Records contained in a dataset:
——

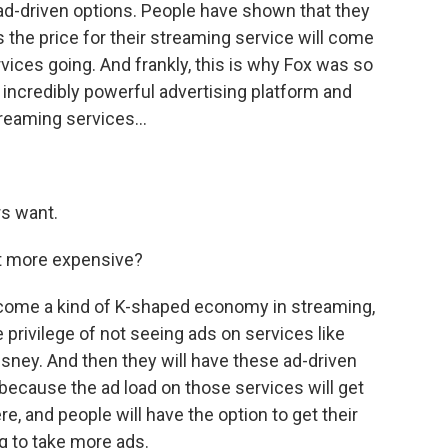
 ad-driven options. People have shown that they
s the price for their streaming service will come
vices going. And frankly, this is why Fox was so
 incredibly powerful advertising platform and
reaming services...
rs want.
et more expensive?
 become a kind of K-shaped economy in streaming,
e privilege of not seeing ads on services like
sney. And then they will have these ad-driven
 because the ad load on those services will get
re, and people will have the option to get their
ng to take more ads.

——

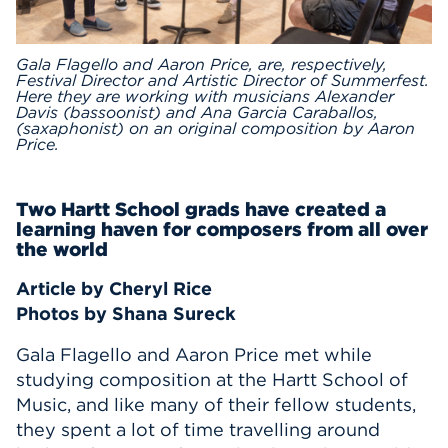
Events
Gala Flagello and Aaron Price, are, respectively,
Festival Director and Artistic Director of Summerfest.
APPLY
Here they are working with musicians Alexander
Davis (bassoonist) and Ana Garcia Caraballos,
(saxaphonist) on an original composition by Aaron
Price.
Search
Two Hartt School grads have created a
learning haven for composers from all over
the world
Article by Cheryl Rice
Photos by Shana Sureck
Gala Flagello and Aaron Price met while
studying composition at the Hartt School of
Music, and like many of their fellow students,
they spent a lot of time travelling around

——

# PROBLEM DESCRIPTION
Could you transcribe the entries above word for word, from the line with "Article by Cheryl Rice" down to the line with "they spent a lot of time travelling around", keeping both?

# ANSWER FOR THIS EXERCISE
Article by Cheryl Rice
Photos by Shana Sureck
Gala Flagello and Aaron Price met while
studying composition at the Hartt School of
Music, and like many of their fellow students,
they spent a lot of time travelling around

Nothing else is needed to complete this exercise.